L’exécutif a promis de stabiliser cette dépense en volume (c’est-à-dire hors inflation) à la fin du quinquennat. Un tel effort serait quasiment inédit : à l’exception de l’année 2011, qui marquait la fin du plan de relance de Nicolas Sarkozy, la dépense publique a toujours progressé d’année en année depuis… les années 1970 (voir graphique ci-dessous).

Evolution de la dépense publique en volume depuis 1970.
Evolution de la dépense publique en volume depuis 1970. - Rapport sur l'évolution de la dépense publique 2013

Pour tenir son engagement, Emmanuel Macron va donc devoir couper significativement dans les dépenses. Un rapport de la commission des Finances du Sénat estime ainsi qu’il faudra réaliser 42 milliards d’euros d’économies d’ici 2020. Pour respecter cette feuille de route, le gouvernement attend beaucoup des conclusions du « comité action publique 2022 » ( CAP22), qui devraient être publiées d’ici début juin.

Les ministres en première ligne

Ce comité composé d’une trentaine de personnalités devrait fournir des pistes à l’exécutif pour réaliser la grande réforme de l’État souhaitée par le président. « Ce rapport, ce n’est pas simplement une machine à dégager des économies, c’est avant tout une transformation de la façon dont on [l’Etat] fonctionne » affirme un proche de Gérald Darmanin, le ministre de l’Action et des Comptes publics.

Cette transformation passe aussi par une responsabilisation des ministres. Depuis le début de l’année, à tour de rôle, chaque titulaire d’un portefeuille doit présenter ses idées de réforme devant ses petits camarades, à l’occasion du Conseil des ministres. Matignon explique d’ailleurs sur son site qu’ils seront les « chefs de file des politiques qu’ils conduisent ».

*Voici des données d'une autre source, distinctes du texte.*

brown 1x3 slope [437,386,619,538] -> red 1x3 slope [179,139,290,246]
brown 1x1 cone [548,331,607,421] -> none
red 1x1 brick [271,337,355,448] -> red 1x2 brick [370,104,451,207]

Des économies, oui, mais où ?

Mais après tout ce brainstorming gouvernemental, il faudra bien trancher. Où seront réalisées les économies ? Dans la santé ? Le logement ? Les prestations sociales ? A Bercy, on se borne pour l’instant à répondre qu’il n’y aura pas de « coup de rabot », autrement dit des coupes aveugles et automatiques.

L’exécutif avance avec prudence, car il sait que le sujet est sensible. La preuve : si 80 % des Français sont pour une « réduction de la dépense publique » selon un sondage Elabe-Les Echos publié début mai, « il n’existe (…) aucun consensus sur les secteurs où cette dépense devrait être réduite » écrit le quotidien. En résumé, chacun estime que des économies doivent être faites, mais chez les autres.

Pour y voir plus clair dans les choix du gouvernement, il faudra patienter un peu : la réunion de ce mercredi à Matignon ne donnera lieu à aucune communication officielle. Un « séminaire » pour faire le point sur les réformes est néanmoins prévu le 30 mai, avec l’ensemble des ministres.